Tetra Tech’s planned acquisition of Australia’s SAGE Group for AUD 150 million has attracted the attention of regulators, who are reviewing the deal’s potential impact on competition within the industrial automation sector.
The agreement, announced on May 1, 2025, would bring more than 800 SAGE employees into Tetra Tech’s global network. It also expands the firm’s reach across critical sectors including energy, water, and advanced manufacturing.
Analysts say regulators are likely to examine how the merger could influence market concentration, especially as global infrastructure consultancies move deeper into digital automation and data-driven engineering. The deal reflects a broader trend of consolidation as firms seek to offer end-to-end automation capabilities that combine system integration, analytics, and cybersecurity.
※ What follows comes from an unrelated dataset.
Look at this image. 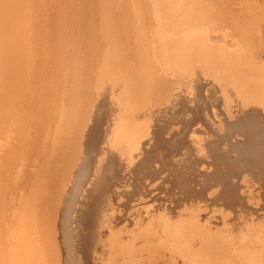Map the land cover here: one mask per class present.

SAGE managing director Adrian Fahey said the partnership “unlocks new global resources” to enhance client services, while Tetra Tech CEO Dan Batrack emphasized its role in strengthening data-informed decision-making for industries and governments.
Despite regulatory scrutiny, experts view approval as probable given the complementary nature of the two companies’ operations. However, they note that aligning compliance standards and data governance frameworks across markets will be key to a smooth transition.
If cleared, the acquisition would cement Tetra Tech’s position as a global leader in smart infrastructure, blending Australian engineering talent with international digital expertise. The outcome of the review may also set a precedent for future automation mergers as regulators balance innovation with fair competition.